An outreach to tribals that checks all the boxes

‘Janjatiya Gaurav Divas’ is a part of the steps being taken to secure the culture and welfare of India’s tribal communities

Published - November 17, 2021 12:02 am IST

NEW DELHI 15/11/2021: Prime Minister Narendra Modi with tribal folk artists after paying floral tribtues to Bhagwan Birsa Munda statue at Parliament House on his birth anniversary, in New Delhi on Monday NOVEMBER 15,2021. PHOTO SANDEEP SAXENA

NEW DELHI 15/11/2021: Prime Minister Narendra Modi with tribal folk artists after paying floral tribtues to Bhagwan Birsa Munda statue at Parliament House on his birth anniversary, in New Delhi on Monday NOVEMBER 15,2021. PHOTO SANDEEP SAXENA

In the Ayodhya kanda of the Ramayana , when Lord Rama is exiled from the kingdom of Ayodhya, and reaches the northern bank of the Ganga at Sringaverapura, he is received by the king of the neighbouring kingdom of Nishadha, Guha. Rama treats the tribal leader, Guha, as his own conscience. Rama stays at Guha’s place and the Nishadha king helps Rama cross the river the next day. In the Mahabharata , Arjuna’s travels in the Northeast lead to his encounter with Ulupi, the princess of the Naga tribe, who he marries and has a son with, Iravan. The Ramayana and the Mahabharata are replete with harmonious relationships between forest dwellers and the “city dwellers’’.

• • • • • • •

Aim of the exercise: Continue the article above on the Janjatiya Gaurav Divas and India's outreach to tribal communities, picking up after its last sentence.

• • • • • • •

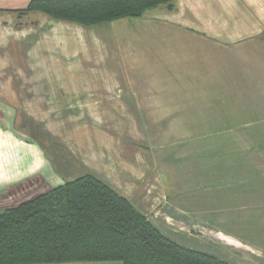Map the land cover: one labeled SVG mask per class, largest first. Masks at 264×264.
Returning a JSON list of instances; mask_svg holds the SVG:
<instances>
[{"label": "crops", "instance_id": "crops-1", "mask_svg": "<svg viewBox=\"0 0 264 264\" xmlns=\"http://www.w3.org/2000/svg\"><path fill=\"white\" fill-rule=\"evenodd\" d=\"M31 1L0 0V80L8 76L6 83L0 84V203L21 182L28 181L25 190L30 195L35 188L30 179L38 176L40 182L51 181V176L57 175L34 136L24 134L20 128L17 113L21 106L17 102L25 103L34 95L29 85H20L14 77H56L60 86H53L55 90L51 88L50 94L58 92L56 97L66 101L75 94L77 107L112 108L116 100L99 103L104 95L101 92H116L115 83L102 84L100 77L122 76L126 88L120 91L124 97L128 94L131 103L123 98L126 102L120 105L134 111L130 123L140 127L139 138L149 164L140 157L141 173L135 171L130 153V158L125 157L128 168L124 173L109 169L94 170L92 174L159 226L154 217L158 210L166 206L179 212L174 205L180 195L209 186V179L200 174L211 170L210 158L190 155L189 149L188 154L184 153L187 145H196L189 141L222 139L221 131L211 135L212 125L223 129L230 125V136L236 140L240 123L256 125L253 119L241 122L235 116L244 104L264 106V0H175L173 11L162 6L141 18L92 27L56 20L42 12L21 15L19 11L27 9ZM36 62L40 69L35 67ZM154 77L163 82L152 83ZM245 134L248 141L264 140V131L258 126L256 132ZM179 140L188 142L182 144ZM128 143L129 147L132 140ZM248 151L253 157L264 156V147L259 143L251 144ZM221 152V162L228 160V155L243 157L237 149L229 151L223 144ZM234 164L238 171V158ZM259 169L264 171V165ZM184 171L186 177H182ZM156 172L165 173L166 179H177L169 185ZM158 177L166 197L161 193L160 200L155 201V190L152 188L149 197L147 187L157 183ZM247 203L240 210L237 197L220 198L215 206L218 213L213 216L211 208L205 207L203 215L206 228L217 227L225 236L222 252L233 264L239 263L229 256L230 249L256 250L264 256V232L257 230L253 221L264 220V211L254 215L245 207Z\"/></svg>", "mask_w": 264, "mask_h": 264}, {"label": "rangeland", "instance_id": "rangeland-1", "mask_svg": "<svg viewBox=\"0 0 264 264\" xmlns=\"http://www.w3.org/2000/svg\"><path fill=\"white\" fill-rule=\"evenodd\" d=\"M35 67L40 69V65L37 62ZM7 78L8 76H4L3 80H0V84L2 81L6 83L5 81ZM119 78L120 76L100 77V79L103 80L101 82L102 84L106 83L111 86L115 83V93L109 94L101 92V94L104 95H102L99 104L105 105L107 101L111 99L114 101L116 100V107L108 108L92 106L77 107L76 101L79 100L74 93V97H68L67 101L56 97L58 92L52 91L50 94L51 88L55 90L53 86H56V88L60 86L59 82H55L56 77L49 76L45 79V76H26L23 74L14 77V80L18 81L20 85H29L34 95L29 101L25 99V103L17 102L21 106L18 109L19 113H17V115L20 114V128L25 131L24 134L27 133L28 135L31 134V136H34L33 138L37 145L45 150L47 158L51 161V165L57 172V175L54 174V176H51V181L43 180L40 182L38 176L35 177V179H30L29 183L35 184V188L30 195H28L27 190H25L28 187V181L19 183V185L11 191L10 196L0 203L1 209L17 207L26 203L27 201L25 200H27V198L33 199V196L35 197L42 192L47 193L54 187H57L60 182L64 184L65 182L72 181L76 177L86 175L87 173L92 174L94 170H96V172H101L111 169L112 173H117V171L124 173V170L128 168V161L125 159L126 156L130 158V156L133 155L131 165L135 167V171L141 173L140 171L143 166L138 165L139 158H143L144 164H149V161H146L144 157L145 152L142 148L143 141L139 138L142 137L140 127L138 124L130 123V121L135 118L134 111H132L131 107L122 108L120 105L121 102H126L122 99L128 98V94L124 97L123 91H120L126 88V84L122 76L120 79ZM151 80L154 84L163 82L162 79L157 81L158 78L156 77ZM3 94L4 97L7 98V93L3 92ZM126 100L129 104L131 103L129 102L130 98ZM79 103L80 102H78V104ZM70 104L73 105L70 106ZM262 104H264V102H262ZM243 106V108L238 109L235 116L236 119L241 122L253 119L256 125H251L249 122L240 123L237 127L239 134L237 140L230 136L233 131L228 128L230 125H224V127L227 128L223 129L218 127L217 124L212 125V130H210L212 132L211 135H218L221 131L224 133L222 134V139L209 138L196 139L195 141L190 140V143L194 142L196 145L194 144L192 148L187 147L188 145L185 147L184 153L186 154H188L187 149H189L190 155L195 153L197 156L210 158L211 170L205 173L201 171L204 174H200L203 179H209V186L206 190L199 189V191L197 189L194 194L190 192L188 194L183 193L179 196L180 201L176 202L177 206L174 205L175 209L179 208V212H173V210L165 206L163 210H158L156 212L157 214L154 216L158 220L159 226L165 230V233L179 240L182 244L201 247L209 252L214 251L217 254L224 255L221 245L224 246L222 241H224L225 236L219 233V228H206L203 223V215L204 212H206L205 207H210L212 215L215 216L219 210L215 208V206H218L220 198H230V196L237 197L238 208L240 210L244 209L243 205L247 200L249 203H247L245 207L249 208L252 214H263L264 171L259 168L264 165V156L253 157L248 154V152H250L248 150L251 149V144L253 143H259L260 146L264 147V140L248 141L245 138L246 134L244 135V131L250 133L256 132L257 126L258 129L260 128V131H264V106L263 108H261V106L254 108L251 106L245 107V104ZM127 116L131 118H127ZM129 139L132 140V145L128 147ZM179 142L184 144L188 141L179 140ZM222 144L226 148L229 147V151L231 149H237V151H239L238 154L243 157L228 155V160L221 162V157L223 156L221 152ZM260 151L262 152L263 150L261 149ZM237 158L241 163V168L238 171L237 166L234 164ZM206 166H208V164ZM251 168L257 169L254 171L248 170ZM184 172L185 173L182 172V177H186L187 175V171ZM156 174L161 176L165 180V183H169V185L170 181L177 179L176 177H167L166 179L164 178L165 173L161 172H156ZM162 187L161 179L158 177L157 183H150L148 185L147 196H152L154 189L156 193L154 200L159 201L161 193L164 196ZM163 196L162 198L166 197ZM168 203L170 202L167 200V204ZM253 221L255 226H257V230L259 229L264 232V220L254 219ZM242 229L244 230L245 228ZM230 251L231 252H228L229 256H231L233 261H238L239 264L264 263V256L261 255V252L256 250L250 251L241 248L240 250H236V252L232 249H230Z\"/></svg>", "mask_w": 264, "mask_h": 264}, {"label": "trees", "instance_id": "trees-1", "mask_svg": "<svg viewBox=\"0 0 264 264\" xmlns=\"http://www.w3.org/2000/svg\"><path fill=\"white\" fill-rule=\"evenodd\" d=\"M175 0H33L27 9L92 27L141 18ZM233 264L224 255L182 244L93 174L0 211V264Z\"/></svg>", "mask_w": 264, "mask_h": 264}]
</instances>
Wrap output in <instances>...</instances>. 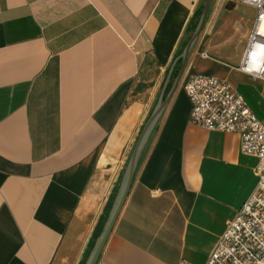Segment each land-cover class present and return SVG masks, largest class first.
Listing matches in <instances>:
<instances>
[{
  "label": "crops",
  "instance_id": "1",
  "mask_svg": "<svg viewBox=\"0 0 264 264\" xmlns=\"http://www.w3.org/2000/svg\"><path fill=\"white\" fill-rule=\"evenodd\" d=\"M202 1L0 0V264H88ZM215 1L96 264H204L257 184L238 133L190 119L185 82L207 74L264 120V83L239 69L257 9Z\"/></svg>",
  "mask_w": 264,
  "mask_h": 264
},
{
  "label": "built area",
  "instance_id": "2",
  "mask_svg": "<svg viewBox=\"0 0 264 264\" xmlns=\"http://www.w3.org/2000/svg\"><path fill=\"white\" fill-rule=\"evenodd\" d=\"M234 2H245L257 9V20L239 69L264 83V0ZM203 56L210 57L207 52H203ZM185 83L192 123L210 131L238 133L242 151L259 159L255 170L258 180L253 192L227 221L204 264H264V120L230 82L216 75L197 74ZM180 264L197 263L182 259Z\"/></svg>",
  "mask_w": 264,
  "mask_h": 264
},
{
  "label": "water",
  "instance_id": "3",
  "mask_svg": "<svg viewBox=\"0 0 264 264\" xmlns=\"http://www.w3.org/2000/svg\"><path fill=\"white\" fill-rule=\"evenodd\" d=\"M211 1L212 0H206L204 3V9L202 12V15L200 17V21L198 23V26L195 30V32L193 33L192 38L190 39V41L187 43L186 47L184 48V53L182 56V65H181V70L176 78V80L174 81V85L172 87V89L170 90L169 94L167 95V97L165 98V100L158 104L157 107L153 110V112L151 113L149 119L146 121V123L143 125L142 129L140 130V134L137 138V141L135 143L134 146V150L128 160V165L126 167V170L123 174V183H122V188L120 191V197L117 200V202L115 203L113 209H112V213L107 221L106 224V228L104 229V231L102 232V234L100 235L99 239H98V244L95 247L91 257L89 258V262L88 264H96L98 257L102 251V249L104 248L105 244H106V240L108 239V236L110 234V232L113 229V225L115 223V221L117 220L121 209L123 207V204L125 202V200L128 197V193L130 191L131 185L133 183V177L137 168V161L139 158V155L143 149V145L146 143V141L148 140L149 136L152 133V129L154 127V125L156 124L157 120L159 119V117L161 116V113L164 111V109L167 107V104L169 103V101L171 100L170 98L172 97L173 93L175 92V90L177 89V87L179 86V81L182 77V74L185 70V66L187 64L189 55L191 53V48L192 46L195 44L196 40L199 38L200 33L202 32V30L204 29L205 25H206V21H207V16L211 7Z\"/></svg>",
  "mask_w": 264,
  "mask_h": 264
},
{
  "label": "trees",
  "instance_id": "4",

• • • • • • •

Expected output:
Recognition now

Despite a place for tribals in Indian culture and history, the enactment of the Criminal Tribes Act, 1871 by the British government, branded the very ‘descendants’ of Guha as criminals. With its racist overtones and the stereotyping of tribes as uncivilised, this Act aimed to create a sense of fear against tribal communities. Various tribes across India resisted British rule vehemently and the law was aimed at dealing with these tribes with an iron fist. From Birsa Munda and Tantia Bhil in the north and central parts, Komaram Bheem and Thalakkal Chandu in the south to the likes of Rani Gaidinliu in the northeast, tribal movements in different regions of the country waged spirited battles against the British colonial rule. A lot of their contributions today are either not known or not fully appreciated.

The aim of commemorating November 15, the birthday of Bhagwan Birsa Munda, as Janjatiya Gaurav Divas is to ensure that the freedom fighters from various tribal communities who fought for India’s Independence get their rightful recognition. It will also ensure that the heritage, culture and the values of the 705 tribal communities (Scheduled Tribes) that constitute approximately 10% of our population is protected and is made accessible across the nation.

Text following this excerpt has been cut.